SUDBURY – Le député de Sudbury, Glenn Thibeault, s’est rendu au Théâtre du Nouvel-Ontario pour dévoiler les récipiendaires des 908 000 $ qui ont été affectés aux artistes et aux organismes culturels du Grand Sudbury par le Conseil des arts de l’Ontario et le Fonds ontarien de promotion de la musique (FOPM). À la grandeur de la province, le FOPM a investi 14 millions de dollars par l’entremise de 200 subventions.

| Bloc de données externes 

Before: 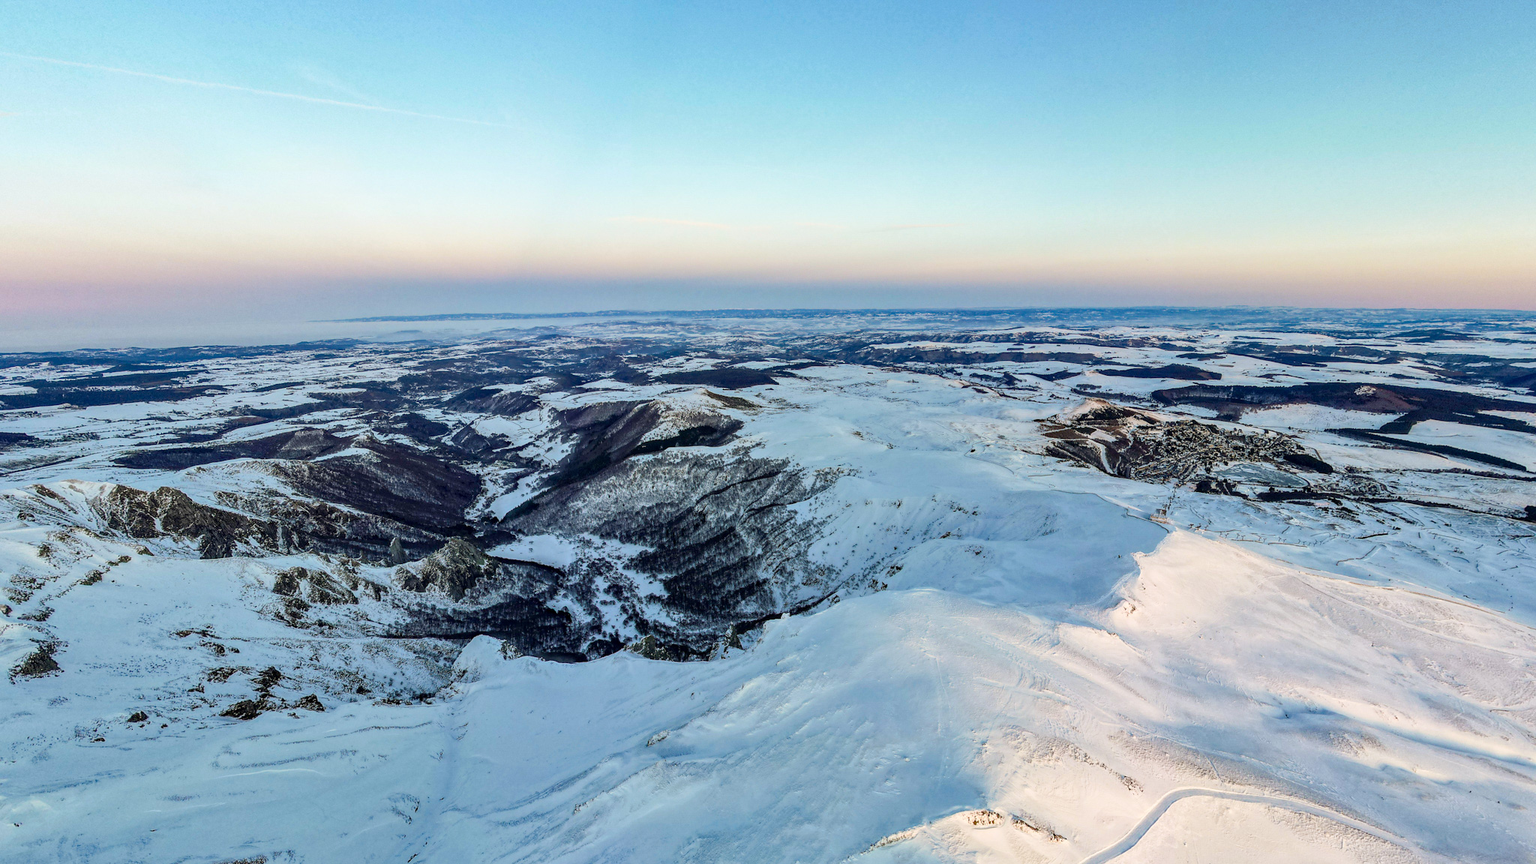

Le Conseil des arts de l’Ontario (CAO) dévoilera l’ensemble de ses récipiendaires plus tard en après-midi.

DIDIER PILON
dpilon@tfo.org | @DidierPilonONFR

«L’annonce importante d’aujourd’hui est un excellent signe que la communauté artistique de Sudbury est forte et croissante», a déclaré M. Thibeault. «Grâce aux investissements du CAO et du FOPM, Sudbury est devenu une destination touristique du Nord.»

«L’année passée, le CAO et le FOPM avaient investi un total d’environ 800 000 $ dans la scène culturelle sudburoise», a clarifié le ministre de l’Énergie de l’Ontario, en entrevue. «Le 900 000 $ de cette année représente donc une augmentation importante. C’est l’occasion d’attirer plus de tourisme, qui contribue de manière importante à l’économie locale.»

C’est le Théâtre du Nouvel-Ontario et les Éditions Prise de parole qui se sont mérités les plus grandes subventions. Toutefois, le 180 525 $ qu’a reçu le TNO est en fait le deuxième versement d’une subvention de trois ans.

«Ce qu’on reçoit du CAO, ce sont des fonds de fonctionnement sur plusieurs années», a clarifié la directrice artistique du TNO, Marie-Pierre Proulx. «Puisqu’on est présentement à l’intérieur d’un cycle de trois ans, le financement ne représente pas une augmentation. Mais, dans le cadre des changements de budget au CAO, il y a du potentiel d’augmentation pour les années à venir.»

Pour Christian Pelletier, cofondateur du festival We Live Up Here, les subventions de 22 000 $ du CAO et de 20 000 $ du FOPM sont de belles surprises.

«Nous avions reçu 30 000$ en 2016 du FOPM, mais rien en 2017. L’an passé, ça a forcé une plus petite édition, mais cette année ça nous permet vraiment de rêver.»

M. Pelletier reste tout de même prudent.

«Même si nous avons reçu plus de financement, je n’ai pas l’impression qu’il y a beaucoup de nouveau financement. Je parlais avec une représentante du Conseil des Arts du Canada, elle disait que le même budget continue à être divisé entre plus en plus de gens, ce qui fait en sorte que les enveloppes deviennent plus petites.»